# Sergeant Brian Dulle



## kwflatbed (Dec 29, 2004)

*Sergeant*

*Brian Dulle*

Warren County Sheriff's Office, OH
End of Watch: Tuesday, May 10, 2011

*Biographical Info*

Age: 36
Tour of Duty: 12 years
Badge Number: Not available

*Incident Details*

Cause of Death: Vehicular assault
Date of Incident: May 10, 2011
Weapon Used: Automobile
Suspect Info: Apprehended

Sergeant Brian Dulle was struck and killed by a suspect's vehicle while deploying stop sticks at the intersection of U.S. 42 and Utica Road.

The pursuit had been initiated by the Franklin Police Department and traveled into Warren County at 1:50 am. The suspect ran one cruiser off the road and into a ditch on U.S. 42 before continuing towards Utica Road. After striking Sergeant Dulle the suspect fled on foot but was arrested several hours later following a massive manhunt.

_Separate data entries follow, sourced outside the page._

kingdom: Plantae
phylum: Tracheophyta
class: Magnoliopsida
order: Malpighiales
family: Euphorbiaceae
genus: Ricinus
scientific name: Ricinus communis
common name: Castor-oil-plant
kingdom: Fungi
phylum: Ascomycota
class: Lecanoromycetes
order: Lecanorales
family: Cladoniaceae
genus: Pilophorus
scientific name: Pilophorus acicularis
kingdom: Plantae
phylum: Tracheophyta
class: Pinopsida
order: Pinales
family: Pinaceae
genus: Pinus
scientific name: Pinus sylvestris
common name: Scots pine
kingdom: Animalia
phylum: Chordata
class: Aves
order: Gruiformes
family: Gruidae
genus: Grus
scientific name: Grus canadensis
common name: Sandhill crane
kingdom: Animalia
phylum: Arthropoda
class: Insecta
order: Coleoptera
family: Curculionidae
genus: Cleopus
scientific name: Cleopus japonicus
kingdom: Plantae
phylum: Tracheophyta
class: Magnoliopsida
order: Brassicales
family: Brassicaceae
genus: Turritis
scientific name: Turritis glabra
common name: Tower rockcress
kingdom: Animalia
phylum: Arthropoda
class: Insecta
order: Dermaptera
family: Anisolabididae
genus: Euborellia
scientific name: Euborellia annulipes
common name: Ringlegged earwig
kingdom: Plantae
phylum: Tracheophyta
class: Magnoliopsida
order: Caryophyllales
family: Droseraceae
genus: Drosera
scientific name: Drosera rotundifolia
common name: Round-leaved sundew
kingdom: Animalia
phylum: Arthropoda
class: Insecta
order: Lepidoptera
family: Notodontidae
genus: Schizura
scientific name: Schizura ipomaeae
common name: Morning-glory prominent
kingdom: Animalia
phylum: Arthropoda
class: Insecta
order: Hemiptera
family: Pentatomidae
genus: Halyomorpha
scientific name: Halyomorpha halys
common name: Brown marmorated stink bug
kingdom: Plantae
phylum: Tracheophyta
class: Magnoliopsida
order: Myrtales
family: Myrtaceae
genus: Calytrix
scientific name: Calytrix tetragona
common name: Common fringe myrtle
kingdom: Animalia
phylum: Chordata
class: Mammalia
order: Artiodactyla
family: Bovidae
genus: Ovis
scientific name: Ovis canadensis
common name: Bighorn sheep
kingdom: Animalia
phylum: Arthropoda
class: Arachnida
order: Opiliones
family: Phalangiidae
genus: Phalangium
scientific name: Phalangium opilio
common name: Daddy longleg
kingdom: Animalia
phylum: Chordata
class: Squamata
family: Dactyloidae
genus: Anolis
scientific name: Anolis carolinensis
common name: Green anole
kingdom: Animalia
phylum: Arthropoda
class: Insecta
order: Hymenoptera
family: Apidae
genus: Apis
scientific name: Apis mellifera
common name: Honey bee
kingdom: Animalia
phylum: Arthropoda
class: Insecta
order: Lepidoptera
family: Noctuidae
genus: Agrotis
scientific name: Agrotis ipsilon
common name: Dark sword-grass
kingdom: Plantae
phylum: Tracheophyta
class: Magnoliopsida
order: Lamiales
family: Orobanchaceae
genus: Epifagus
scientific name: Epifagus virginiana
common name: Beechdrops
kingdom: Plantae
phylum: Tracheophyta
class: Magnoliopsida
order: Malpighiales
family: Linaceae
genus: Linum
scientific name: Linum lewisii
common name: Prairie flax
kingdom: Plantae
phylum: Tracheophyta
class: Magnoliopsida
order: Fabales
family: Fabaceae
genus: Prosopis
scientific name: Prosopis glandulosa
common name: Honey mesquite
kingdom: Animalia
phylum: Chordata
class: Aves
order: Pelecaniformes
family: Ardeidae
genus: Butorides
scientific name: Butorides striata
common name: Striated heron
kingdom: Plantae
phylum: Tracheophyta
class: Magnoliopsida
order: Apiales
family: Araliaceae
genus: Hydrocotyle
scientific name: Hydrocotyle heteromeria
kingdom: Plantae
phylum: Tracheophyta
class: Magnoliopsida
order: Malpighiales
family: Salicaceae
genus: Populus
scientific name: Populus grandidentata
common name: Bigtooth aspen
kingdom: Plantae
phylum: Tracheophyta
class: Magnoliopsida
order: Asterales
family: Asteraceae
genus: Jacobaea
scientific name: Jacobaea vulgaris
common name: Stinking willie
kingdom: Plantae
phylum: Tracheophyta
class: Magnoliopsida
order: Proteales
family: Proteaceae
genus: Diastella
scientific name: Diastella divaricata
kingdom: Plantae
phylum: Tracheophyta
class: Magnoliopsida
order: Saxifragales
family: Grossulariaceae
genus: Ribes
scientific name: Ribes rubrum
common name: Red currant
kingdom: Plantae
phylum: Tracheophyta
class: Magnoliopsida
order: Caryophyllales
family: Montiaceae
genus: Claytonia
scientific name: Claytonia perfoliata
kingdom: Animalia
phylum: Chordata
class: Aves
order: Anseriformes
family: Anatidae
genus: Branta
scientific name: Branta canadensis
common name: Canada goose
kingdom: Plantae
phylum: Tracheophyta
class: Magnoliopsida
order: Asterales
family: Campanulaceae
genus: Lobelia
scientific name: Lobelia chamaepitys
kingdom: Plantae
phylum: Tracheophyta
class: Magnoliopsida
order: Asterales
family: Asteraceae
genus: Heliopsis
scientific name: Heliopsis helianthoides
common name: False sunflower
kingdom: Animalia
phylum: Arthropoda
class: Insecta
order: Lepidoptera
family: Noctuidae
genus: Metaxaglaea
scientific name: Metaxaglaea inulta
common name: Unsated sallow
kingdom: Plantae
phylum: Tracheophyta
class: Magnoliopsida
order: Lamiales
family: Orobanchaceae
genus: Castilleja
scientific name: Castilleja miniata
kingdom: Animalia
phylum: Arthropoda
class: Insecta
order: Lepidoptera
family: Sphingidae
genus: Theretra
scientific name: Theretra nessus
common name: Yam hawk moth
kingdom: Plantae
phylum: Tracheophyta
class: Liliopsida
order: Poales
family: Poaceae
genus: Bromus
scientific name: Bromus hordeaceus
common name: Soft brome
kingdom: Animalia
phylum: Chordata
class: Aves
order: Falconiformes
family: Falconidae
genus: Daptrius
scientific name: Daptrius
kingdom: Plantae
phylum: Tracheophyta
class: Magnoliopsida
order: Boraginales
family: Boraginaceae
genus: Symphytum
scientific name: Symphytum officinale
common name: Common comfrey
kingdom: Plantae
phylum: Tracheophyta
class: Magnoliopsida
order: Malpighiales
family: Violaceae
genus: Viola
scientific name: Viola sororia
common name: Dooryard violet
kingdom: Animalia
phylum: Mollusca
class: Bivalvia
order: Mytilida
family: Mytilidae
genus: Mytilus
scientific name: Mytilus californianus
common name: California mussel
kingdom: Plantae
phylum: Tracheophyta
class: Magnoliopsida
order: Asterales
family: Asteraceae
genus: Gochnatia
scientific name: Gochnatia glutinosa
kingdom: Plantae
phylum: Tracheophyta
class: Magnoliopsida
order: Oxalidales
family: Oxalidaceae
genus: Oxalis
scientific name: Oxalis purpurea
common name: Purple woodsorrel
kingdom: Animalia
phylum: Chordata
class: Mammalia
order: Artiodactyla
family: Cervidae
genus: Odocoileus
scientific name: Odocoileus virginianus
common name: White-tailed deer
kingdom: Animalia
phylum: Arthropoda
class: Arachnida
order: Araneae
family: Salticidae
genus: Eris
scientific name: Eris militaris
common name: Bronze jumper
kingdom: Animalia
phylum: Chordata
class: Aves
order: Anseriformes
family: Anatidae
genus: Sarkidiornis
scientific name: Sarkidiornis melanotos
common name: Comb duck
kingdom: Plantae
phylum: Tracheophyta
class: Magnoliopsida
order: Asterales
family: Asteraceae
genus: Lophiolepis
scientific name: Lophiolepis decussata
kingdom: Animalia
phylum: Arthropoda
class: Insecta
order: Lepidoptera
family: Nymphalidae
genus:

Sergeant Dulle was a U.S. Army veteran and had served with the Warren County Sheriff's Office for 12 years. He is survived by his wife, three children, parents, and two siblings.


----------



## cc3915 (Mar 26, 2004)

Rest in Peace Sgt. Dulle. 

Bealtaine éirí an bóthar chun bualadh leat, 
Go raibh an ghaoth a bhí riamh ar do dhroim 
Go dtaitní an ghrian go bog bláth ar do chlár éadain 
Agus an bháisteach go bog titim ar do réimsí 
Agus go gcasfar le chéile sinn arís, go gcoinní Dia Bealtaine 
tú i log a lámh


----------



## ShmitDiesel (May 21, 2010)

RIP Sergeant Dulle


----------



## DEI8 (Jan 20, 2006)

Rest in Peace


----------



## officerbob (Mar 20, 2011)

Rest in peace Sgt. Dulle


----------



## SPINMASS (Jan 30, 2004)

RIP Sgt


----------



## PPD54 (Apr 28, 2011)

RIP Sergeant


----------



## ArchAngel2 (Oct 11, 2005)

RIP Sir


----------



## LGriffin (Apr 2, 2009)

Rest in peace, Sgt. Dulle


----------



## pahapoika (Nov 5, 2006)

R.I.P.


----------



## Guest (May 12, 2011)

RIP Sergeant Dulle.


----------